▶ **Required action**
For the word "paraffin", state how many lines of the records include it, with no other text.

▶ **Task material**
╔══
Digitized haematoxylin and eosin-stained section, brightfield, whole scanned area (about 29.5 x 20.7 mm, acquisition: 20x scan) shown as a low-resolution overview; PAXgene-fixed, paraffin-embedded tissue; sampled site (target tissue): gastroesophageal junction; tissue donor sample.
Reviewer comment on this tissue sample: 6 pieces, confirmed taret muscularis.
╚══
╔══
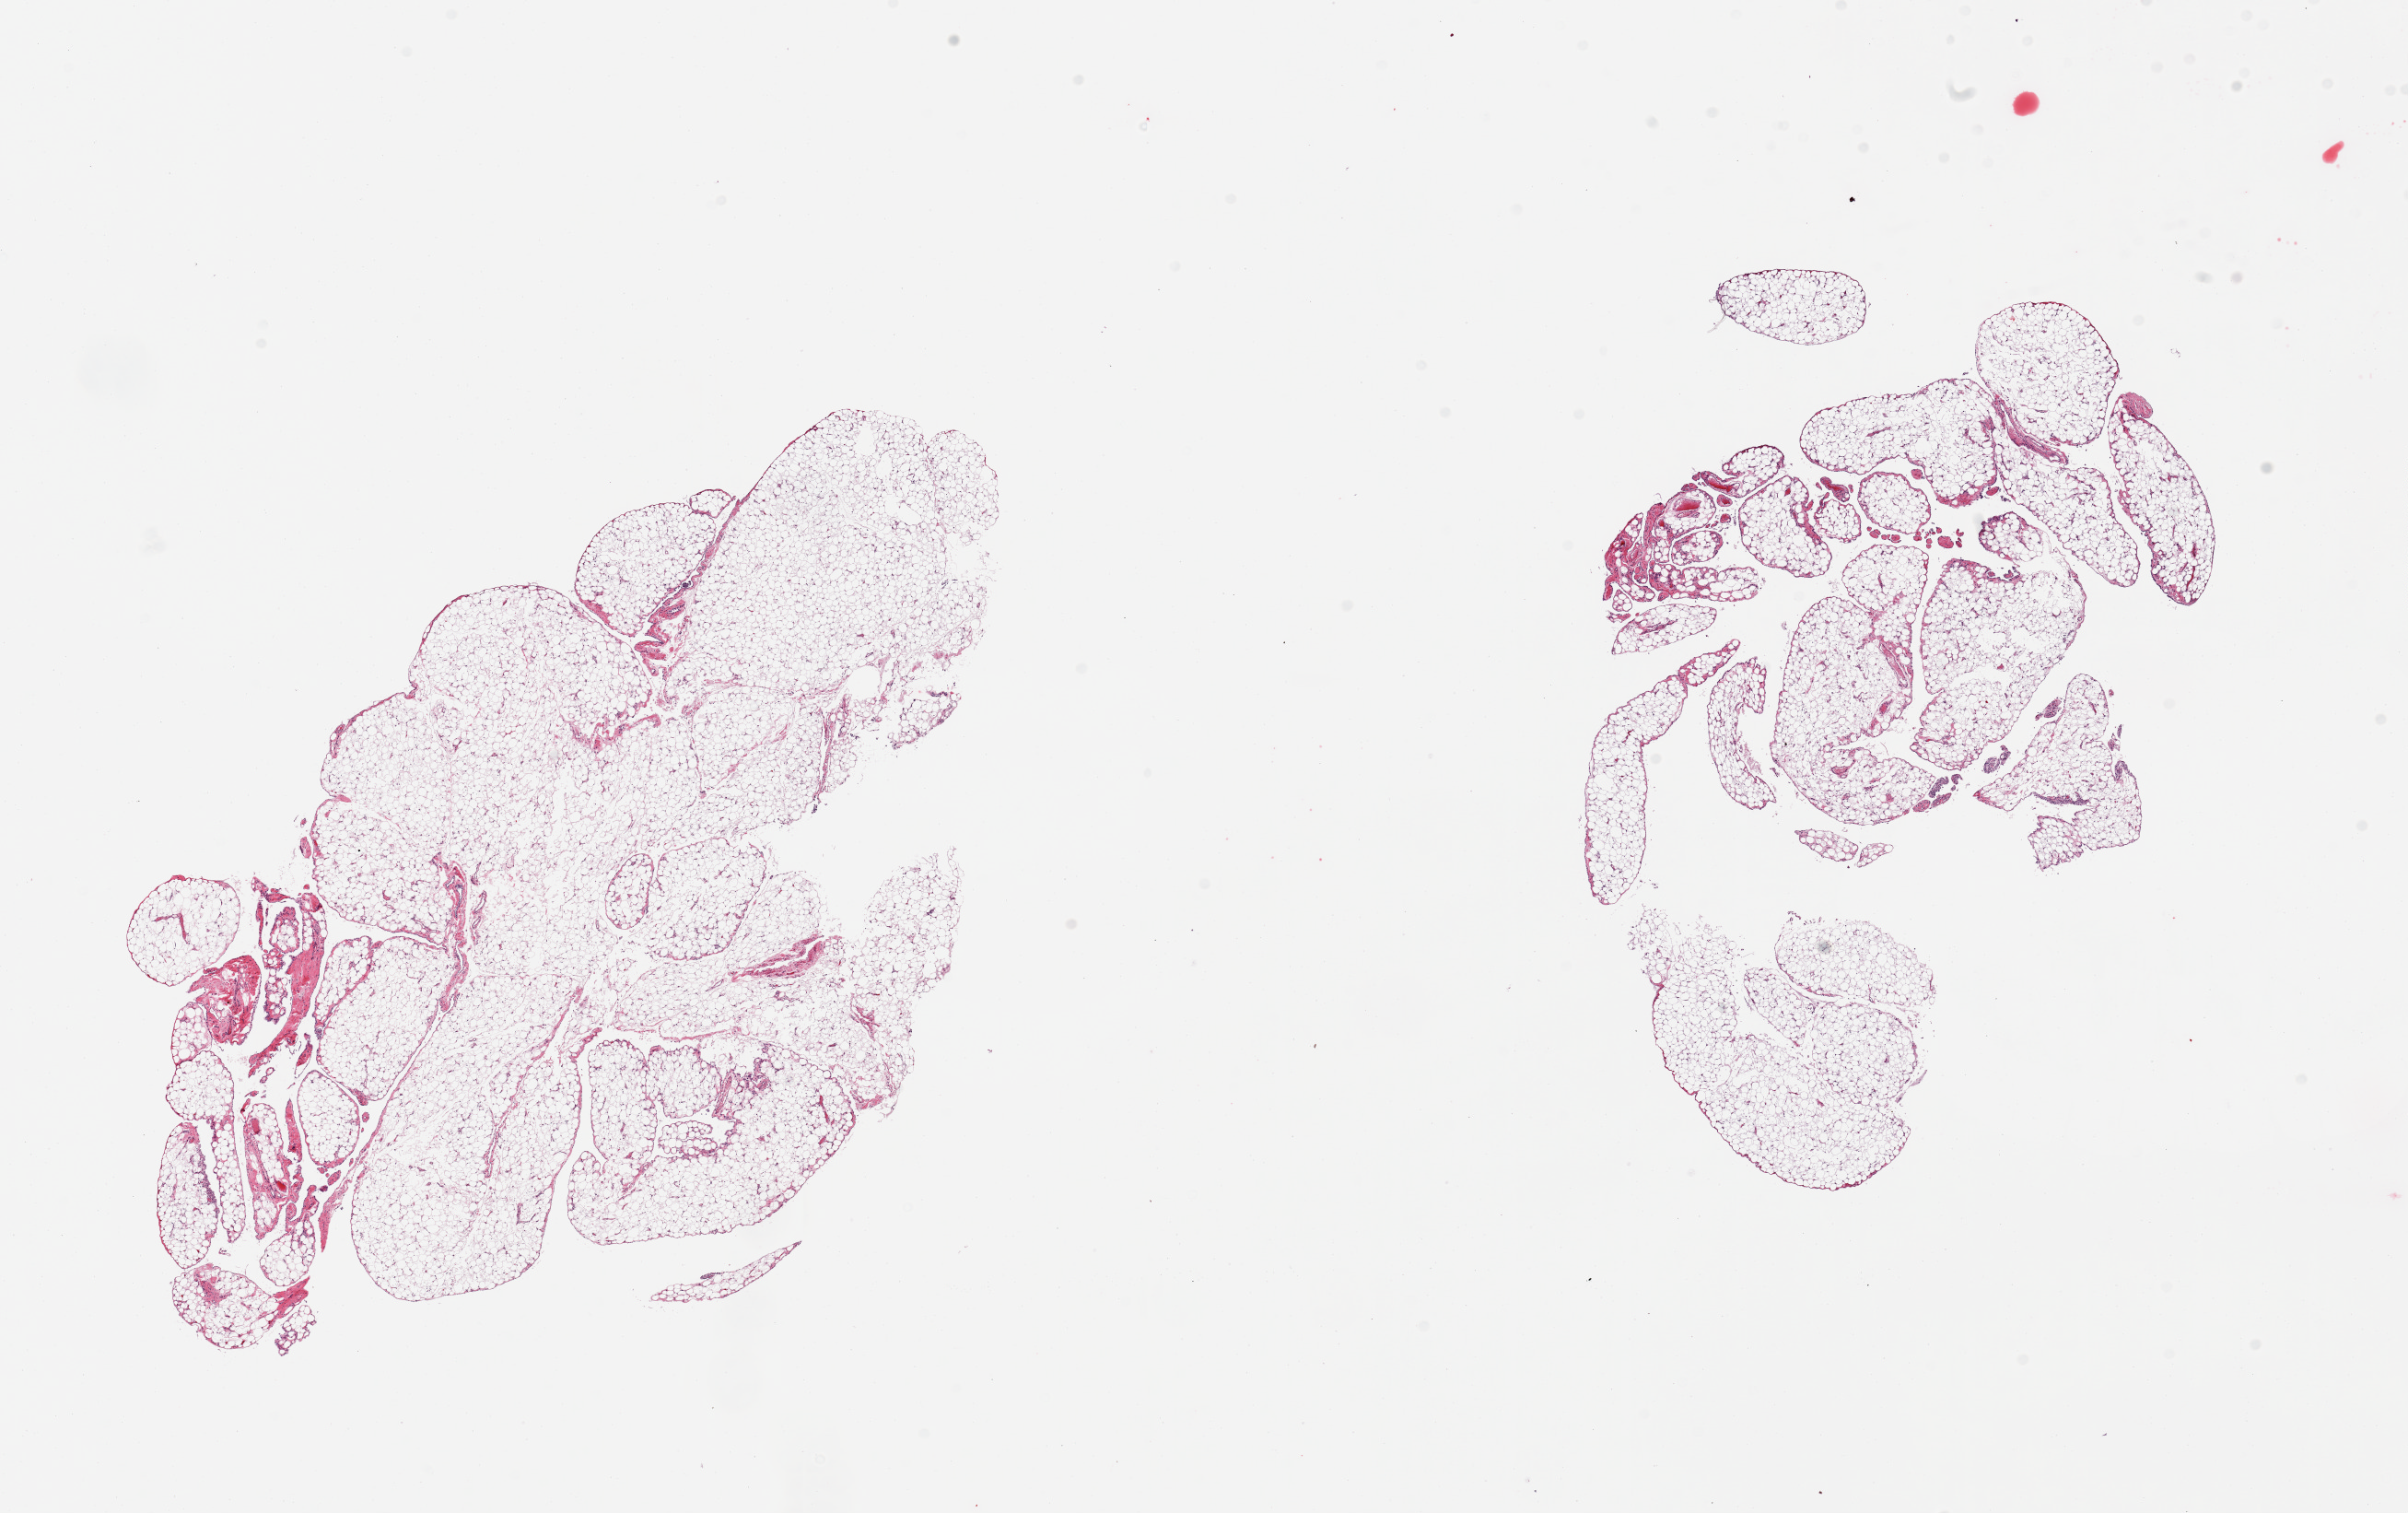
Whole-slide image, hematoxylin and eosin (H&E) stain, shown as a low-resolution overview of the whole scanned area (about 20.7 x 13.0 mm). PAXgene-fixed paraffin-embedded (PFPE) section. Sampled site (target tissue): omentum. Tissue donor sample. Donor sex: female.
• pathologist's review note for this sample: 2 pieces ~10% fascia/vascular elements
╚══
▶ **Response area**
2